Georgian law enforcers detained 13 people suspected of spying for Russia earlier in October. According to information released by the Georgian Interior Ministry, four of the suspects are Russian citizens.

The Georgian Foreign Ministry handed the Moscow’s request to provide additional information about the detainees to the relevant bodies, Kalandadze told journalists at Monday regular press briefing. “We received the information about those citizens and their identity data, which where immediately sent to the Swiss Embassy. And we are sure that the information has been already handed to the Russian side,” the Deputy Foreign Minister added.

According to Kalandadze the Russian consul met one of the detainees. She said that the Georgian side will let Moscow’s representative meet other detainees [citizens of Russia] if the Russian side asks to do so. As for the speculations about possible negotiations between Tbilisi and Moscow over the case, the Deputy Minister said that no negotiations have been held so far. “The Russian side has not appealed to us with a request to hand over the detained Russian citizens to Moscow. At this stage the Georgian side is not interested in holding negotiations on this issue, as we are waiting for the court hearing,” Kalandadze noted.

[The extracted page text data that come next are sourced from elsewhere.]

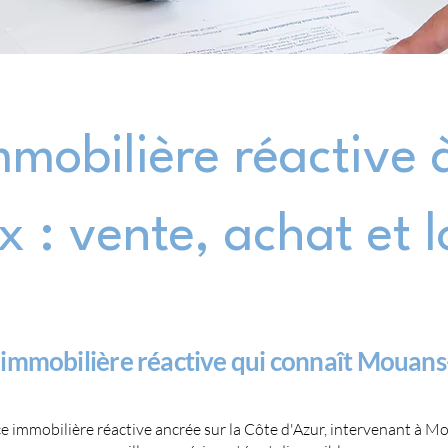
mobilière réactive
x : vente, achat et l
 immobilière réactive qui connaît Mouan
e immobilière réactive ancrée sur la Côte d'Azur, intervenant à 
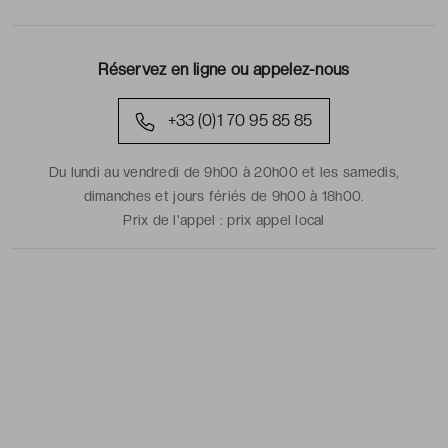
Réservez en ligne ou appelez-nous
+33 (0)1 70 95 85 85
Du lundi au vendredi de 9h00 à 20h00 et les samedis,
dimanches et jours fériés de 9h00 à 18h00.
Prix de l'appel :
prix appel local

Officials in Tbilisi have defused Moscow’s claims that a special operation on revealing an alleged spy ring in Georgia was aimed at provoking Russia. “The special operation was aimed at warning the Georgian public and not at irritating Russia,” Georgian Interior Minister, Vano Merabishvili said on November 14. “In conducting this operation we were interested in pressurising the people living in Georgia, who are somehow cooperating with Russian special agencies, so that they start cooperating with us,” Merabishvili told Imedi TV.

Meanwhile Russian daily newspaper Moskovsky Komsomolets reported that Petre Devrishadze, one of the Russian citizens detained on spying charges in Georgia, “in reality is the agent of Georgian special services.” The newspaper cited former Deputy Interior Minister of Ajara Autonomous Republic, Davit Bakuridze and former first Vice Premier of Ajara, Badri Meladze as sources of the information.

Bakuridze told the newspaper that Devrishadze started cooperating with the Georgian special agencies in 1999. “He was cooperating with us till 2004, until I was forced to flee Georgia. During all this time Devrishadze was working as an agent of the Ministry of State Security,” Moskovsky Komsomolets quoted Bakuridze as saying. The former Georgian official told the Russian newspaper he is “sure that Devrishadze is still serving in Georgian special agencies.” He said that the detainee is working for the Department of Constitutional Security at the Georgian Interior Ministry, adding that “Dervishadze was temporarily jailed; however he will be soon released.”

The Georgian Interior Ministry has denied Bakuridze’s allegation, calling it “total absurd”. “It will soon be clear if Devrishadze will actually be released or not,” Head of Interior Ministry Analytical Department, Shota Utiashvili said. “Every part of the story [published in MK], as well as the whole story, is total absurd. I don’t know what the interest of the people who spoke with the newspaper on this issue is. I don’t know who Bakuridze is. As for the second one [Meladze], I have heard his surname many times, and everyone knows who he is working for. Their words are not worth paying any attention,” the Interior Ministry Spokesman added.